Pictures must not be copied, but every entry must be reproduced exactly.

Source data START

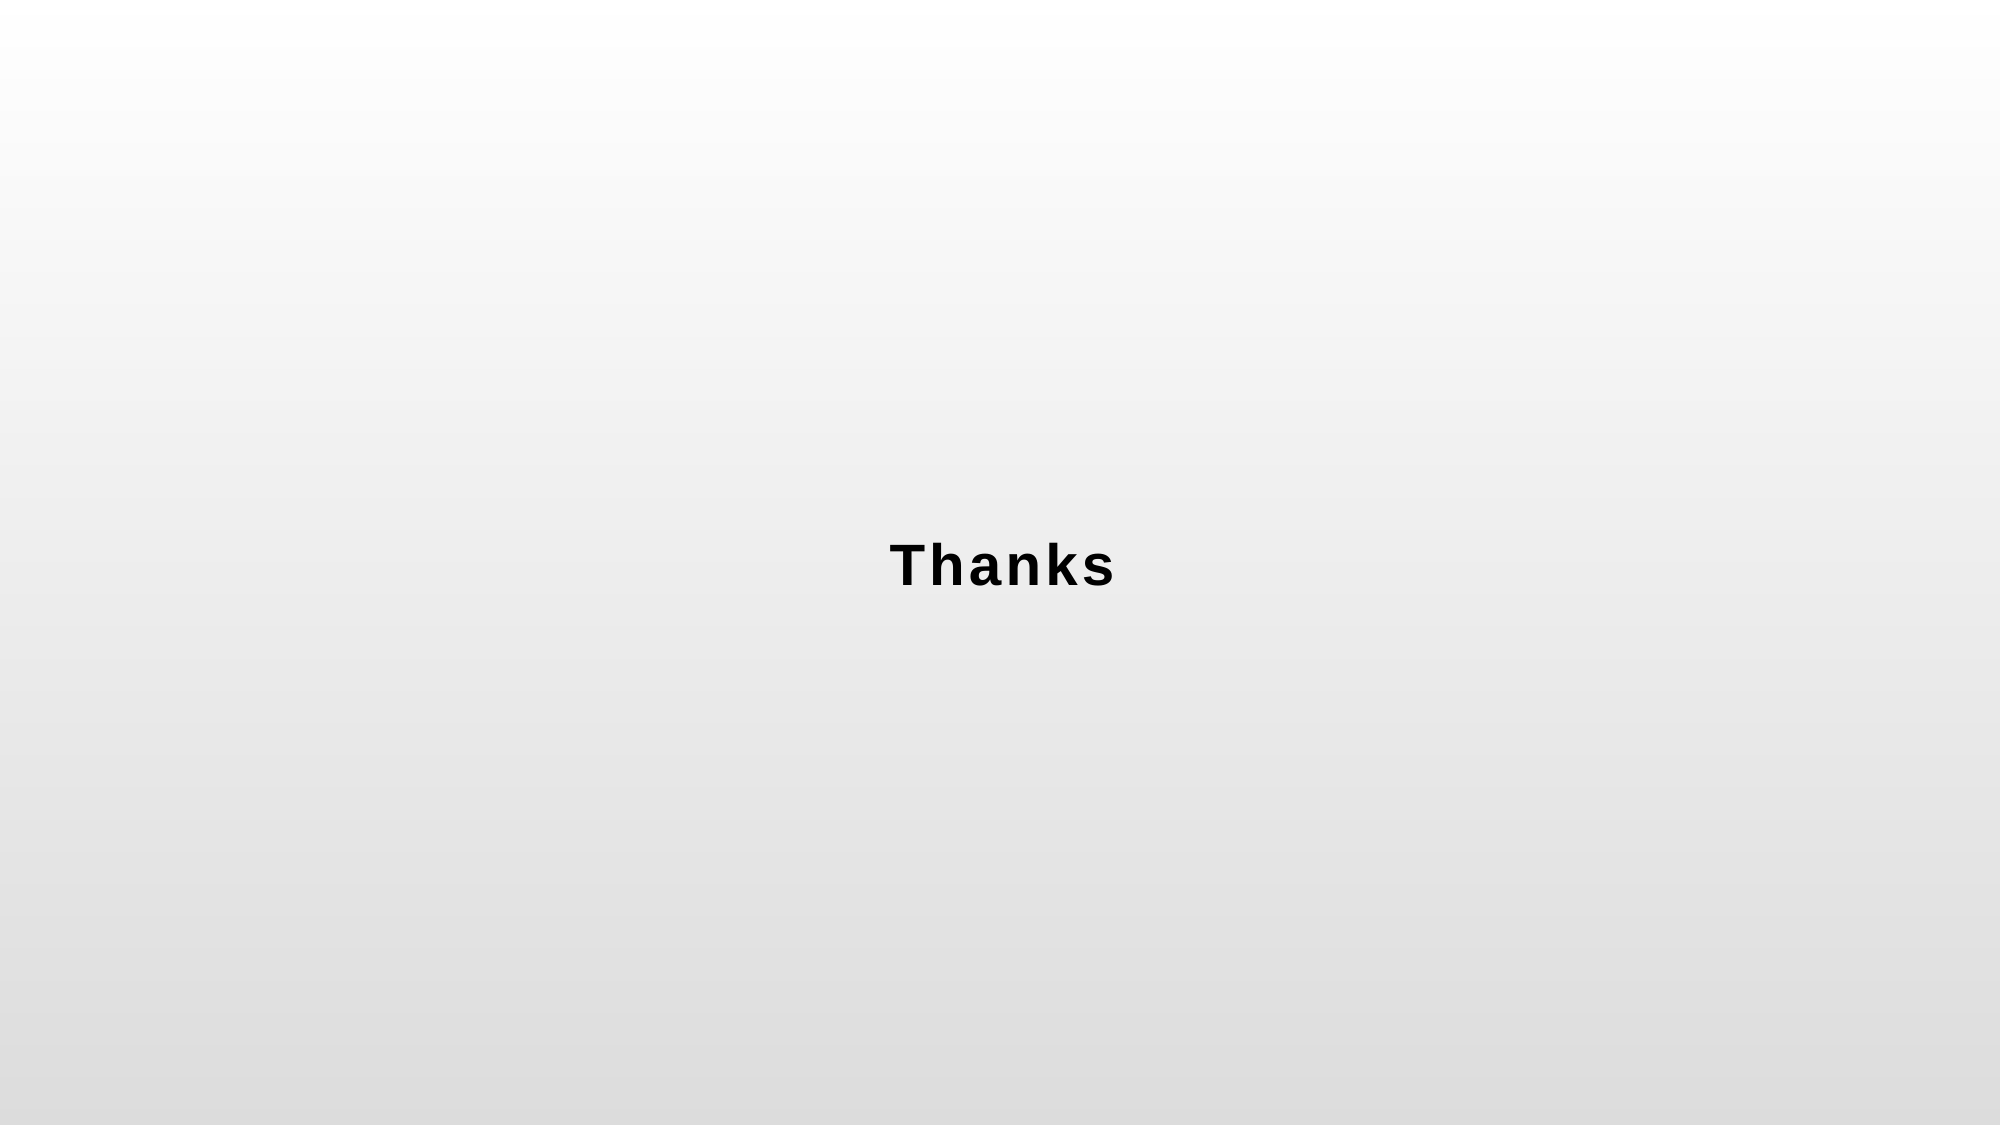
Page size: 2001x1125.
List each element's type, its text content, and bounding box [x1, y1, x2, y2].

title Thanks [109, 509, 1891, 616]
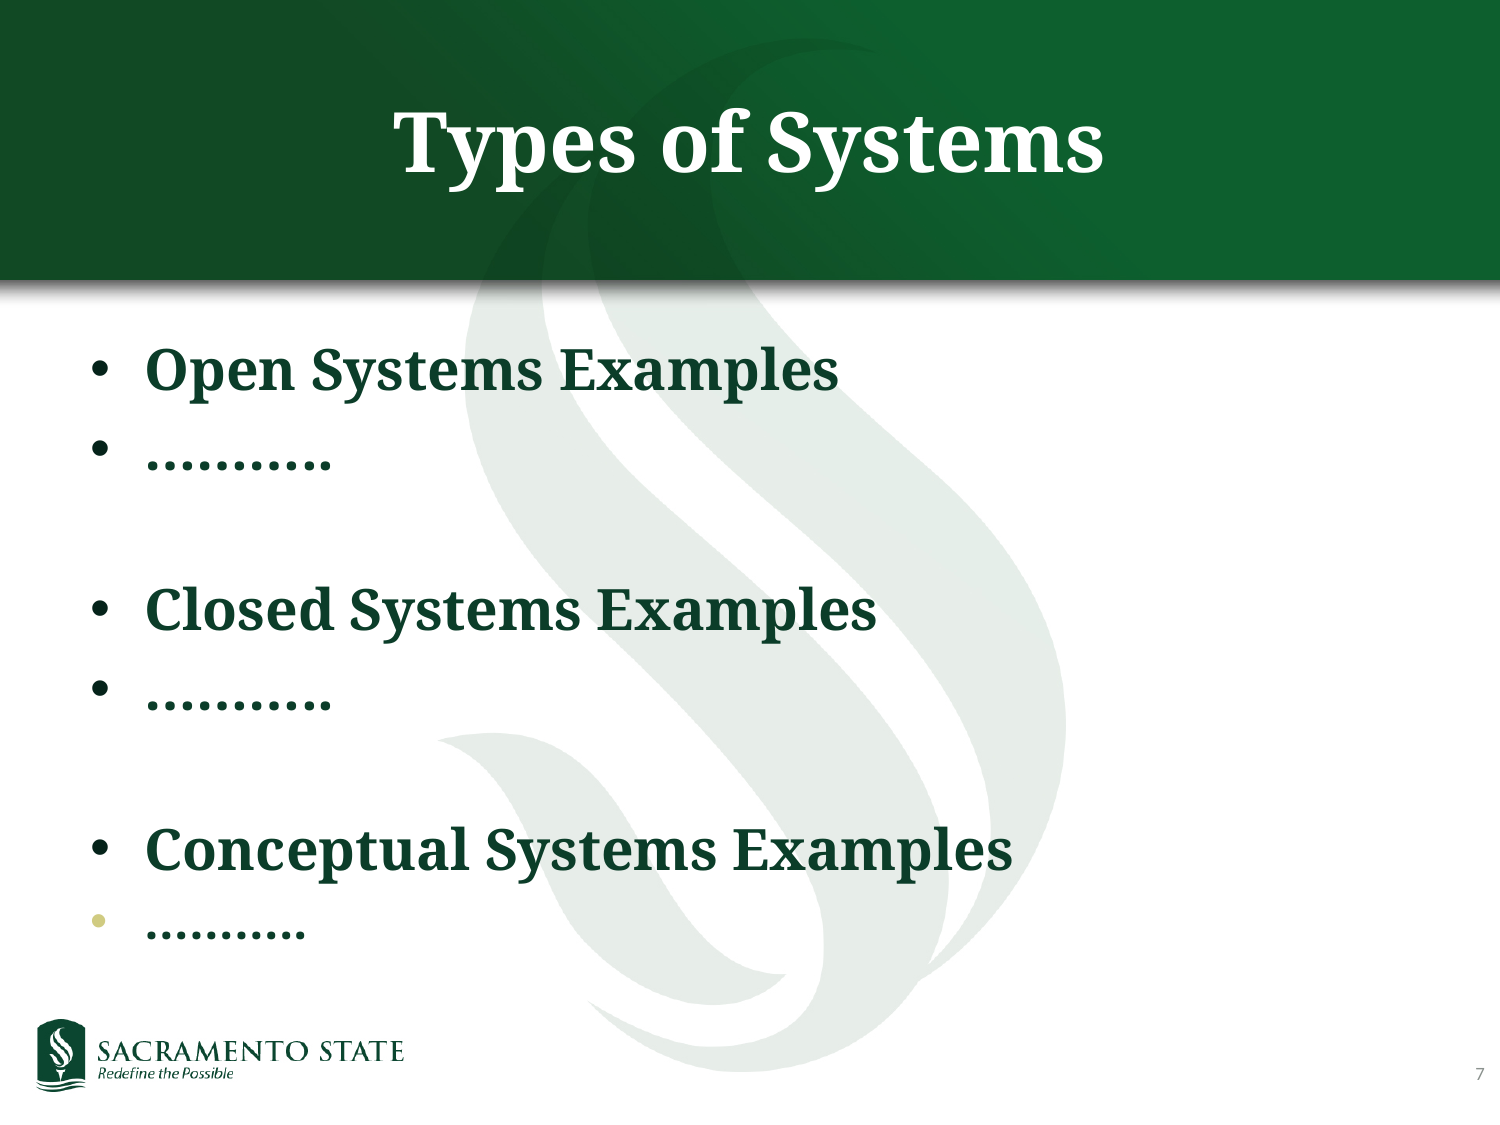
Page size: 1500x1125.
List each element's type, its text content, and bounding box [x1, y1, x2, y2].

slide_number 7 [1162, 1042, 1500, 1103]
list Open Systems Examples ……….. Closed Systems Examples ……….. Conceptual Systems Examples ……….. [75, 325, 1425, 961]
title Types of Systems [75, 45, 1425, 233]
picture [0, 0, 1500, 1125]
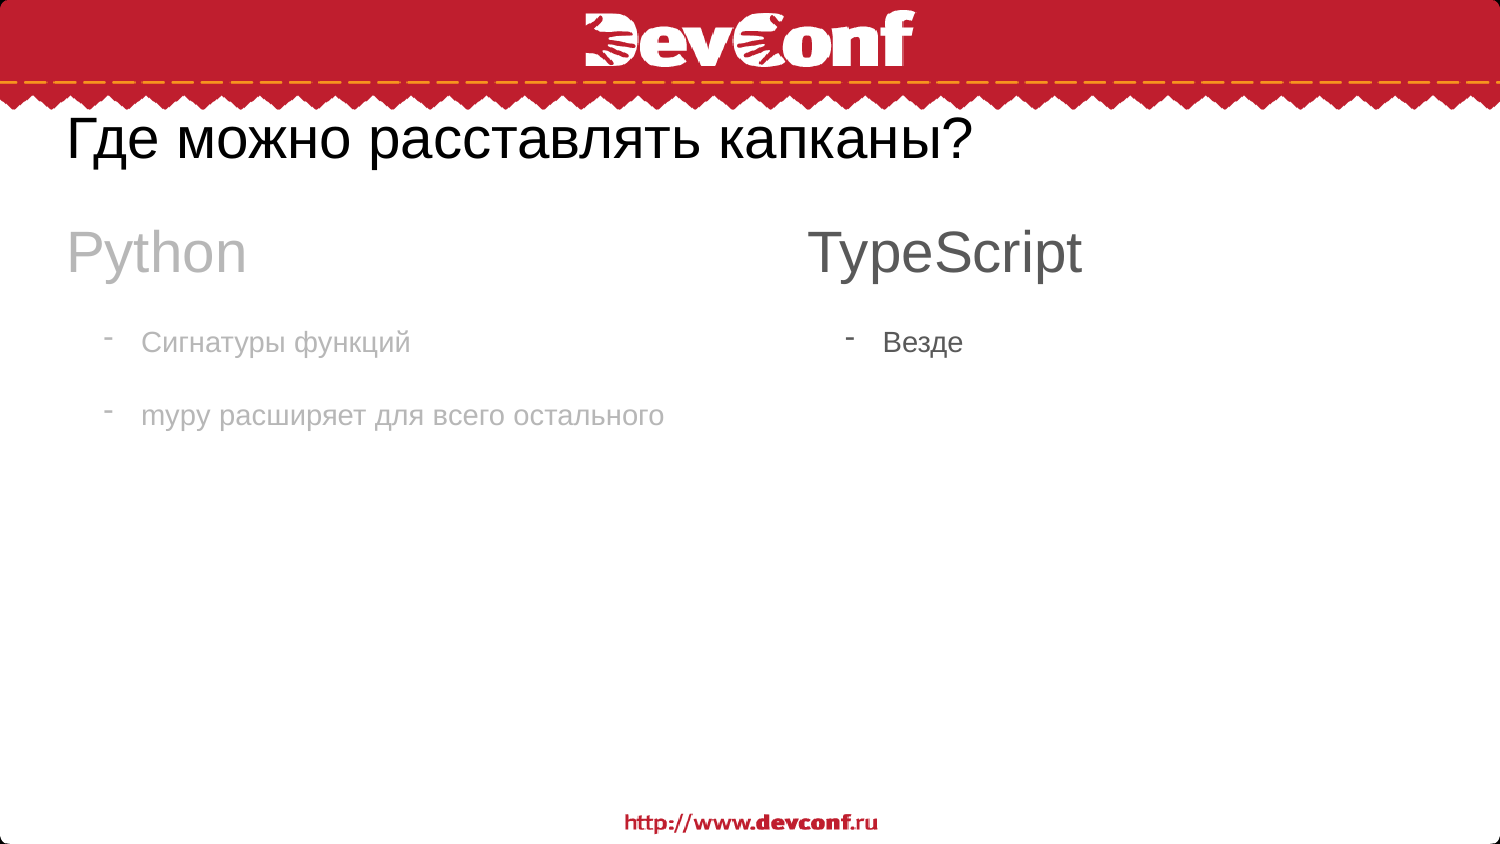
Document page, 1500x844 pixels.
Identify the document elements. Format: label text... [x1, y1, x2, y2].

list TypeScript Везде [792, 189, 1449, 750]
picture [0, 0, 1500, 844]
list Python Сигнатуры функций mypy расширяет для всего остального [51, 189, 708, 750]
title Где можно расставлять капканы? [51, 85, 1449, 180]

Source data END

### Task output
Page size: 2001x1125.
List each element's type, its text content, and bounding box [x1, y1, x2, y2].

title Thanks [109, 509, 1891, 616]
Page size: 1500x1125.
List each element's type, its text content, and bounding box [x1, y1, x2, y2].

slide_number 7 [1162, 1042, 1500, 1103]
list Open Systems Examples ……….. Closed Systems Examples ……….. Conceptual Systems Examples ……….. [75, 325, 1425, 961]
title Types of Systems [75, 45, 1425, 233]
picture [0, 0, 1500, 1125]
Document page, 1500x844 pixels.
Identify the document elements. Format: label text... [x1, y1, x2, y2].

list TypeScript Везде [792, 189, 1449, 750]
picture [0, 0, 1500, 844]
list Python Сигнатуры функций mypy расширяет для всего остального [51, 189, 708, 750]
title Где можно расставлять капканы? [51, 85, 1449, 180]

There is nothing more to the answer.